One of the great policies of economics comes in the form of an acronym. It's called “TANSTAAFL,” and it traces all the way back to the 1930s, though its first appearance is lost to history. Popularized by Robert Heinlein's novel “The Moon is a Harsh Mistress,” it stands for “There Ain't No Such Thing As A Free Lunch,” and implies that getting something for nothing just doesn't happen.

There may not be such a thing as a free lunch, but if Oculus VR CEO Brendan Iribe has his way, there may one day be free Oculus Rift hardware. One of the company's goals, according to Iribe, is to get the price of an Oculus Rift down to the lowest levels possible once it finally gets available for sale.
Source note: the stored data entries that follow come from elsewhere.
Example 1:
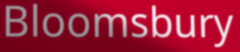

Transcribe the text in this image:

Bloomsbury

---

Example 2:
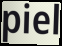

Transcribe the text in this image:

piel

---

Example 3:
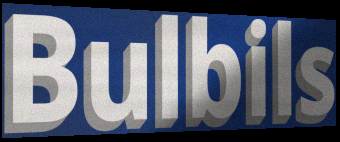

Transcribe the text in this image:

Bulbils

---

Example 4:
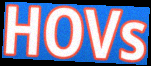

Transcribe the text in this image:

HOVs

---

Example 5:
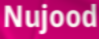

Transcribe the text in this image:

Nujood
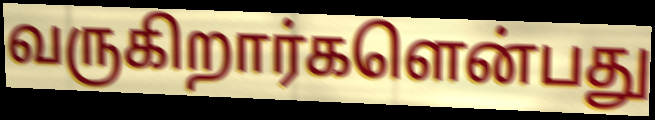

This is being done to reduce the number of barriers of entry for users and make the target market as broad as possible, even by pulling parts of competitors' markets. This at least resembles a version of a classic marketing strategy known as “market penetration,” in which measures are taken to attract both non-users as well as users of comparable products.
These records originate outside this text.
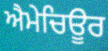
ਐਮੇਚਿਊਰ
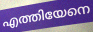
എത്തിയേനെ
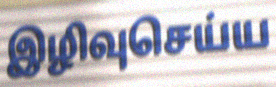
இழிவுசெய்ய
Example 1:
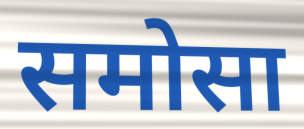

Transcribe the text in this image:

समोसा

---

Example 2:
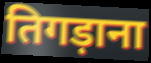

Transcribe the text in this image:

तिगड़ाना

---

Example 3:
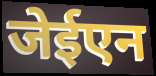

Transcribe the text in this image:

जेईएन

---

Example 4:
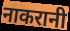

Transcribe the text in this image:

नाकरानी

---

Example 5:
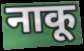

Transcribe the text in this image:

नाकू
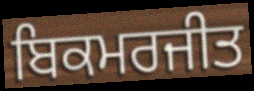
ਬਿਕਮਰਜੀਤ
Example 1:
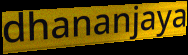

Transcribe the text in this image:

dhananjaya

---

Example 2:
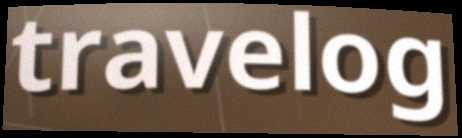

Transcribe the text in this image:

travelog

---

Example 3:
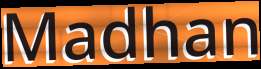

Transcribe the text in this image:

Madhan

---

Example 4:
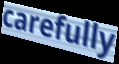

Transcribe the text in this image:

carefully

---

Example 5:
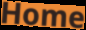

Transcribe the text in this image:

Home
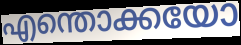
എന്തൊക്കയോ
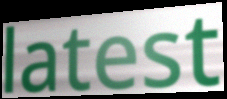
latest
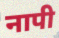
नापी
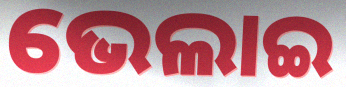
ଭେଲାଇ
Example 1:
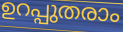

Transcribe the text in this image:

ഉറപ്പുതരാം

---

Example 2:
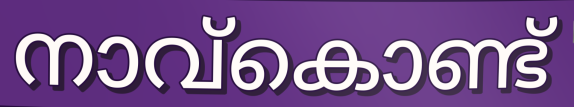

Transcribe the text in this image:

നാവ്കൊണ്ട്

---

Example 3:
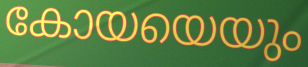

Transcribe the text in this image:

കോയയെയും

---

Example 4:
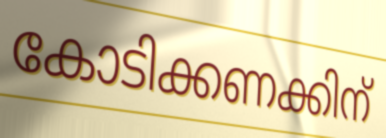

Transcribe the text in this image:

കോടിക്കണക്കിന്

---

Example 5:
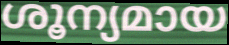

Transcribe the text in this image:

Right now, the Oculus Rift is anything but free, only available as a $300 developer's kit. $300 is also the current target price when the device goes to full retail, so looking for these to come out free any time soon is probably just a pleasant idea that will never actually strike. But that isn't stopping Oculus VR from considering different strategies to reach its goal, even if it may never actually get there.
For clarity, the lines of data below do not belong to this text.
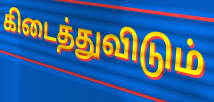
கிடைத்துவிடும்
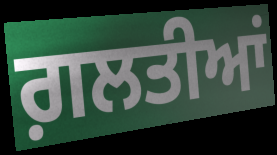
ਗ਼ਲਤੀਆਂ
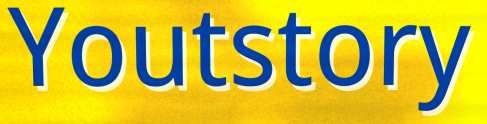
Youtstory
An inexpensive Oculus Rift would doubtless be a treat, and the kind of thing that's a worthwhile goal no matter if it ever hits. Ask the gaming community if it would pay $50 for one, and the answer would likely be an overwhelming yes. Comparable prices to a monitor? Certainly. While $300 might scare away some more frugal gamers, some would certainly be interested, especially given how well the devices have been seen to do so far. Indeed, Oculus VR has plenty of options; consider the idea of approaching hardware makers about bundling and the like. Offering a free Oculus Rift with a laptop might really perk up the buyers who have limited space but still want a big gaming experience. Microsoft would likely enjoy having the Oculus Rift along for the Xbox One, and so too Sony with the PlayStation 4.

Oculus VR has more than enough options to make its dream come true; it only remains to be seen just which of these options will prove to work. Only time will tell just how the Oculus Rift gets to the gaming public, who will likely be overjoyed to see it when it hits.